Matthew Guzdial, an assistant professor of computer science at the University of Alberta, points out that Synthesis’ own white paper acknowledges that training a model on synthetic data alone generally makes it perform less well.
“I don’t see anything that really stands out here [with Synthesis’ platform]. That’s pretty standard, from a synthetic data perspective. In some cases, they are able to use synthetic data in combination with real data to help a model usefully generalize,” he told TechCrunch via email. “[G]In general, I advise my students against using synthetic data because I find it too easy to introduce biases that actually worsen your final model… Since synthetic data is generated algorithmically (e.g., with a function), the easiest thing for a model to learn is to simply replicate the behavior of that function, rather than the actual problem you’re trying to approximate.

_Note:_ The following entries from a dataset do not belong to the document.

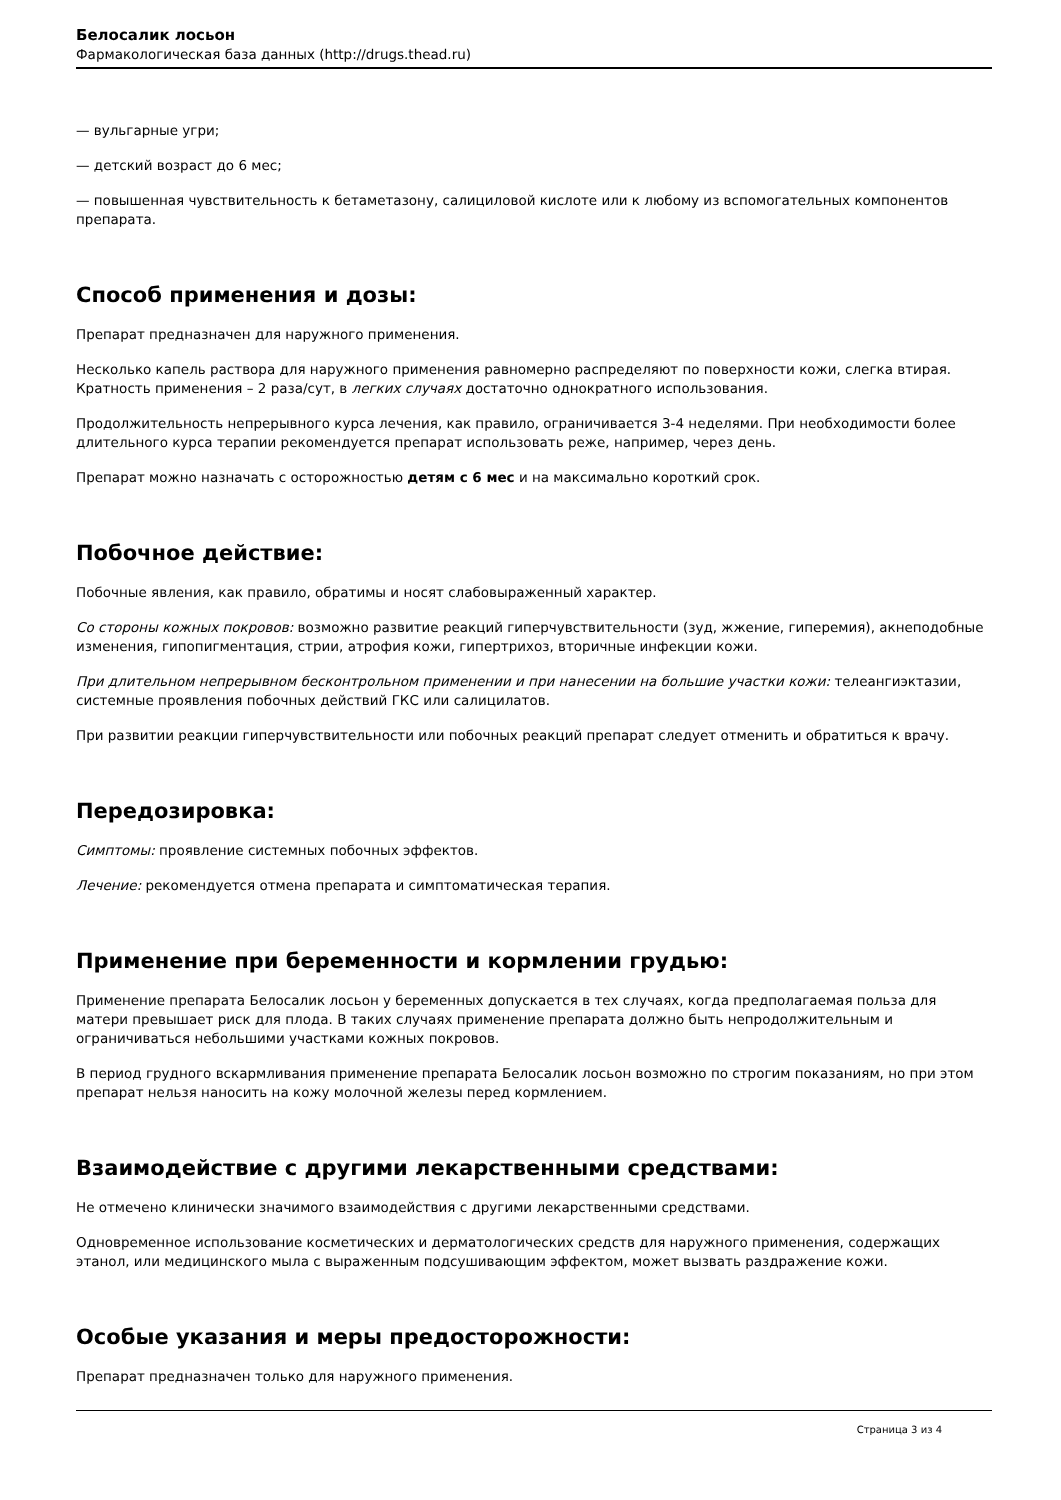Белосалик лосьон
Фармакологическая база данных (http://drugs.thead.ru)
— вульгарные угри;
— детский возраст до 6 мес;
— повышенная чувствительность к бетаметазону, салициловой кислоте или к любому из вспомогательных компонентов препарата.
Способ применения и дозы:
Препарат предназначен для наружного применения.
Несколько капель раствора для наружного применения равномерно распределяют по поверхности кожи, слегка втирая. Кратность применения – 2 раза/сут, в легких случаях достаточно однократного использования.
Продолжительность непрерывного курса лечения, как правило, ограничивается 3-4 неделями. При необходимости более длительного курса терапии рекомендуется препарат использовать реже, например, через день.
Препарат можно назначать с осторожностью детям с 6 мес и на максимально короткий срок.
Побочное действие:
Побочные явления, как правило, обратимы и носят слабовыраженный характер.
Со стороны кожных покровов: возможно развитие реакций гиперчувствительности (зуд, жжение, гиперемия), акнеподобные изменения, гипопигментация, стрии, атрофия кожи, гипертрихоз, вторичные инфекции кожи.
При длительном непрерывном бесконтрольном применении и при нанесении на большие участки кожи: телеангиэктазии, системные проявления побочных действий ГКС или салицилатов.
При развитии реакции гиперчувствительности или побочных реакций препарат следует отменить и обратиться к врачу.
Передозировка:
Симптомы: проявление системных побочных эффектов.
Лечение: рекомендуется отмена препарата и симптоматическая терапия.
Применение при беременности и кормлении грудью:
Применение препарата Белосалик лосьон у беременных допускается в тех случаях, когда предполагаемая польза для матери превышает риск для плода. В таких случаях применение препарата должно быть непродолжительным и ограничиваться небольшими участками кожных покровов.
В период грудного вскармливания применение препарата Белосалик лосьон возможно по строгим показаниям, но при этом препарат нельзя наносить на кожу молочной железы перед кормлением.
Взаимодействие с другими лекарственными средствами:
Не отмечено клинически значимого взаимодействия с другими лекарственными средствами.
Одновременное использование косметических и дерматологических средств для наружного применения, содержащих этанол, или медицинского мыла с выраженным подсушивающим эффектом, может вызвать раздражение кожи.
Особые указания и меры предосторожности:
Препарат предназначен только для наружного применения.
Страница 3 из 4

Robin Röhm, co-founder of the Apheris data analysis platform, argue that quality checks must be developed for each new set of synthetic data in order to avoid abuse. The party generating and validating the dataset must have specific knowledge about how the data will be applied, he says, or run the risk of creating an inaccurate — and possibly harmful — system.
Behzadi agrees in principle – but with the aim of increasing the number of apps supported by Synthesis, fending off rivals like Mainly AI, Render.aiYData, datagen and Synthetic. With over $24 million in funding and Fortune 50 customers in consumer, metaverse and robotics, Synthesis plans to launch new products targeting new and existing verticals, including photo enhancement , teleconferencing, smart homes and smart assistants.
“With unparalleled breadth and depth of representative human data, Synthesis AI has established itself as the gold standard provider for production-level synthetic data…The company has delivered over 10 million labeled images to support the most advanced computer vision companies in the world.” Behzadi said. “Synthesis AI has 20 employees and will grow to 50 by the end of the year.”